Adani and Modi have both denied allegations of cronyism. The Economist has described Adani as "a master operator", skilled at "navigating the complicated legal and political landscape of Indian capitalism," although the magazine cautions that his firm is known for its "Byzantine" structure and opaque finances.

The Resurgent Group of Gujarat (RGG) was founded as a rival organisation by local businessmen with Adani as its chairman, after leaders of the Confederation of Indian Industry (CII) criticized Modi's management of the 2002 Gujarat riots.

==Personal life==
Gautam Adani married Priti Vora, a dentist, in 1986 and has two sons, Karan and Jeet. Priti Adani is the chairperson of Adani Group’s philanthropic arm, the Adani Foundation. Karan is CEO of Adani Ports & SEZ. Jeet leads the Adani Airports business and the Adani Digital Labs.

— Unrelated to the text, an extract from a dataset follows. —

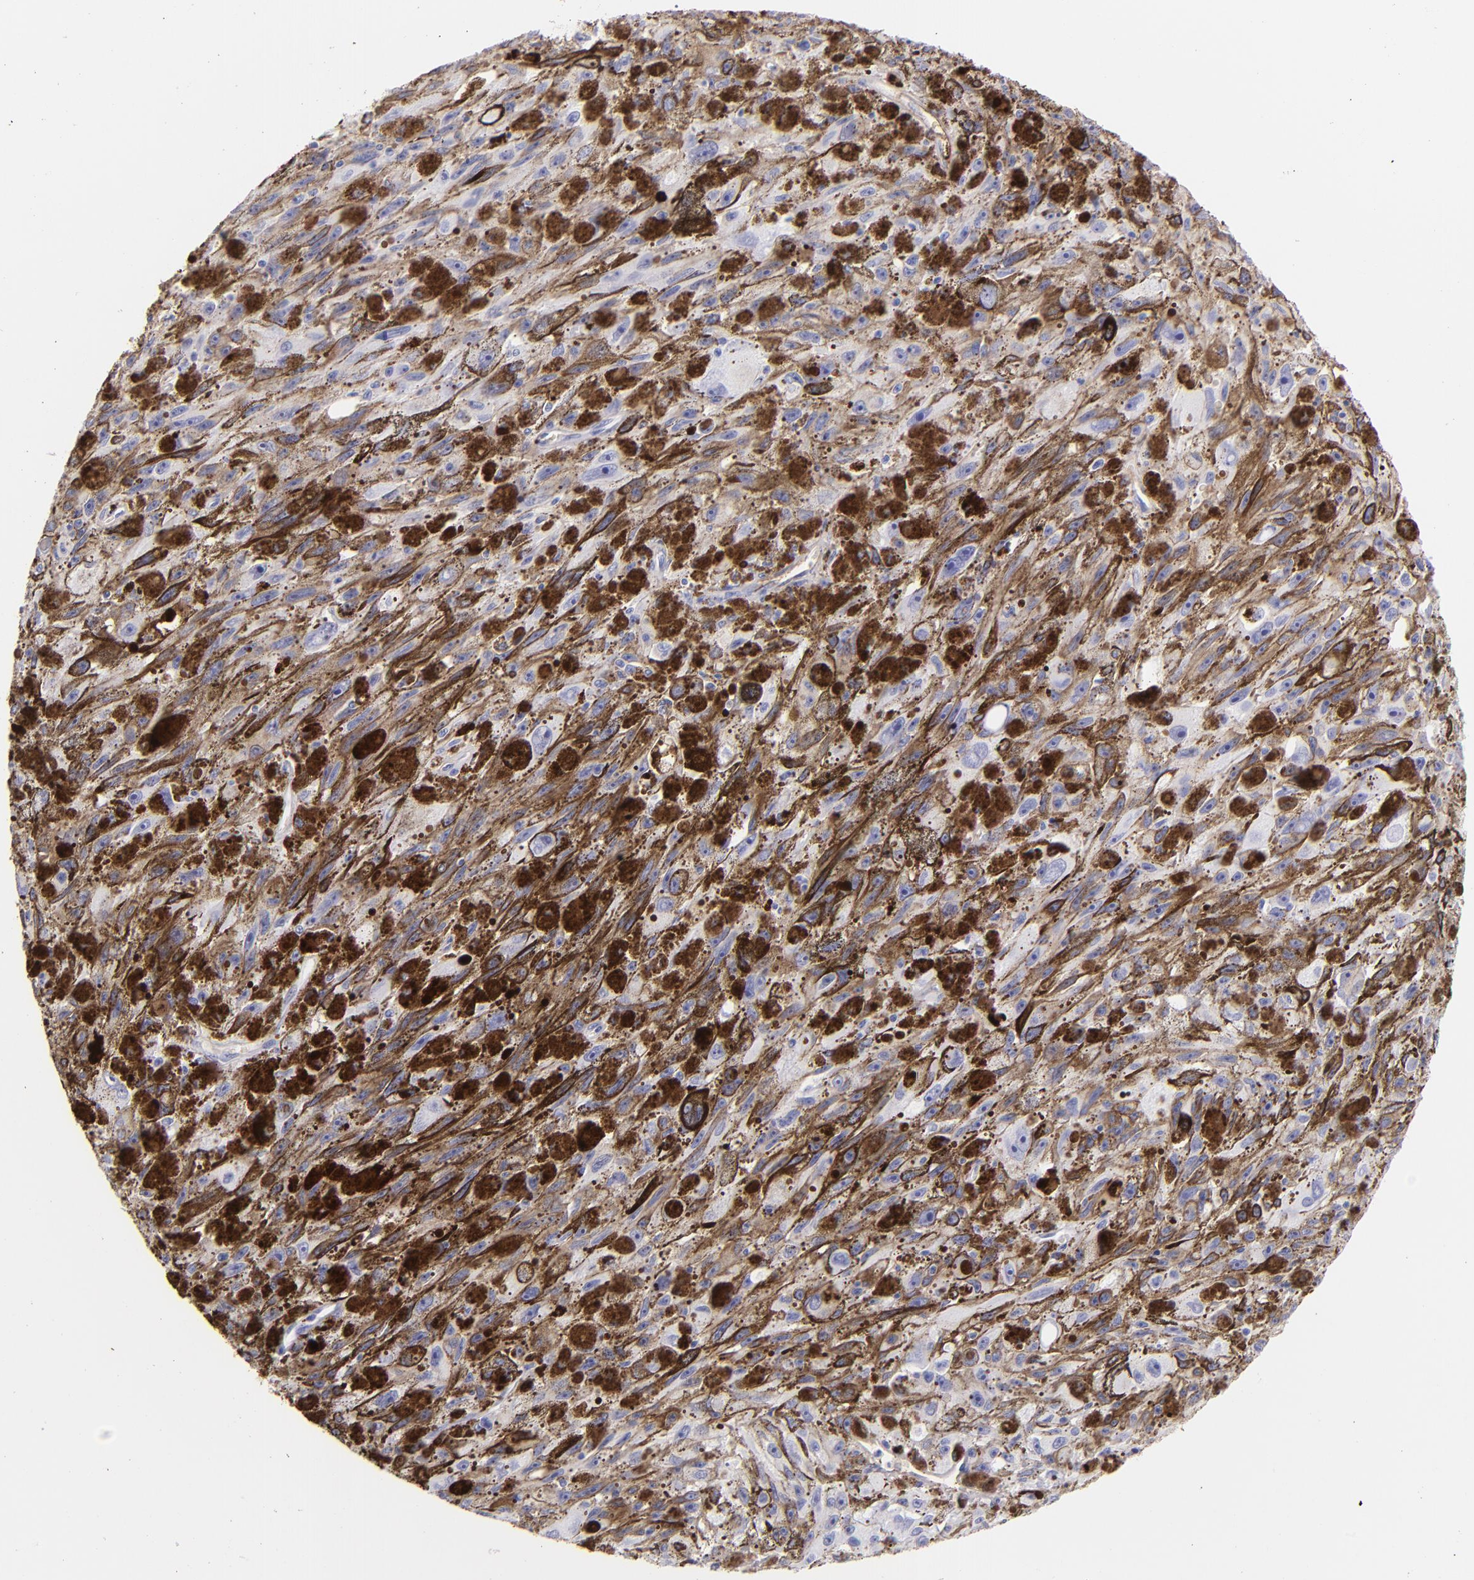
{"staining": {"intensity": "negative", "quantity": "none", "location": "none"}, "tissue": "melanoma", "cell_type": "Tumor cells", "image_type": "cancer", "snomed": [{"axis": "morphology", "description": "Malignant melanoma, NOS"}, {"axis": "topography", "description": "Skin"}], "caption": "Tumor cells show no significant protein expression in melanoma.", "gene": "FGB", "patient": {"sex": "female", "age": 104}}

In January 1998, Adani and an associate, Shantilal Patel, were allegedly abducted and held hostage for ransom. Two former gangsters Fazl-ur-Rehman and Bhogilal Darji, were accused of the kidnapping. They were acquitted in an Indian court in 2018, after Adani and Patel did not show up for depositions, despite multiple summons by the court.

Adani was in the restaurant of Taj Mahal Palace Hotel in Mumbai having dinner with the CEO of Dubai Ports at 21:50 on 26 November 2008 when the hotel was attacked by terrorists. The terrorists were only 15 ft away from them. Adani hid in the hotel kitchen and later in the toilet and came out safely at 08:45 the next day.

In February 2022, he became Asia's richest person, surpassing Mukesh Ambani, and in August 2022, he was named the 3rd richest person in the world by Fortune.

In June 2026, he become Asia's richest man again.